A strong placebo response in psychiatric disorders has been noted for the past 50 years and various attempts have been made to identify predictors of it, by use of meta-analyses of randomised controlled trials and laboratory studies. We reviewed 31 meta-analyses and systematic reviews of more than 500 randomised placebo-controlled trials across psychiatry (depression, schizophrenia, mania, attention-deficit hyperactivity disorder, autism, psychosis, binge-eating disorder, and addiction) for factors identified to be associated with increased placebo response. Of 20 factors discussed, only three were often linked to high placebo responses: low baseline severity of symptoms, more recent trials, and unbalanced randomisation (more patients randomly assigned to drug than placebo). Randomised controlled trials in non-drug therapy have not added further predictors, and laboratory studies with psychological, brain, and genetic approaches have not been successful in identifying predictors of placebo responses. This comprehensive Review suggests that predictors of the placebo response are still to be discovered, the response probably has more than one mediator, and that different and distinct moderators are probably what cause the placebo response within psychiatry and beyond.

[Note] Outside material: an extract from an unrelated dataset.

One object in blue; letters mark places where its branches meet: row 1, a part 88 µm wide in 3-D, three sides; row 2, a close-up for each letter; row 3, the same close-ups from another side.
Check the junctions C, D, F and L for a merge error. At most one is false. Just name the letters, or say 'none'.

在过去50年里,人们已经注意到精神疾病中存在强烈的安慰剂反应,并且已经通过对随机对照试验和实验室研究进行荟萃分析,尝试了各种方法来确定其预测因素。我们回顾了31项荟萃分析以及对超过500项横跨精神病学领域(包括抑郁症、精神分裂症、躁狂症、注意力缺陷多动障碍、自闭症、精神病、暴饮暴食症和成瘾)的随机安慰剂对照试验的系统评价,以找出那些被确定与安慰剂反应增加相关的因素。在讨论的20个因素中,只有三个因素经常与高安慰剂反应相关:症状的基线严重程度较低、近期的试验以及随机分组不均衡(随机分配到药物组的患者多于安慰剂组)。非药物治疗的随机对照试验并未增加其他预测因素,而采用心理学、脑科学和遗传学方法的实验室研究也未能成功识别出安慰剂反应的预测因素。这项全面的综述表明,安慰剂反应的预测因素仍有待发现,该反应可能有多个介导因素,而且不同且独特的调节因素可能是导致精神病学领域内外安慰剂反应的原因。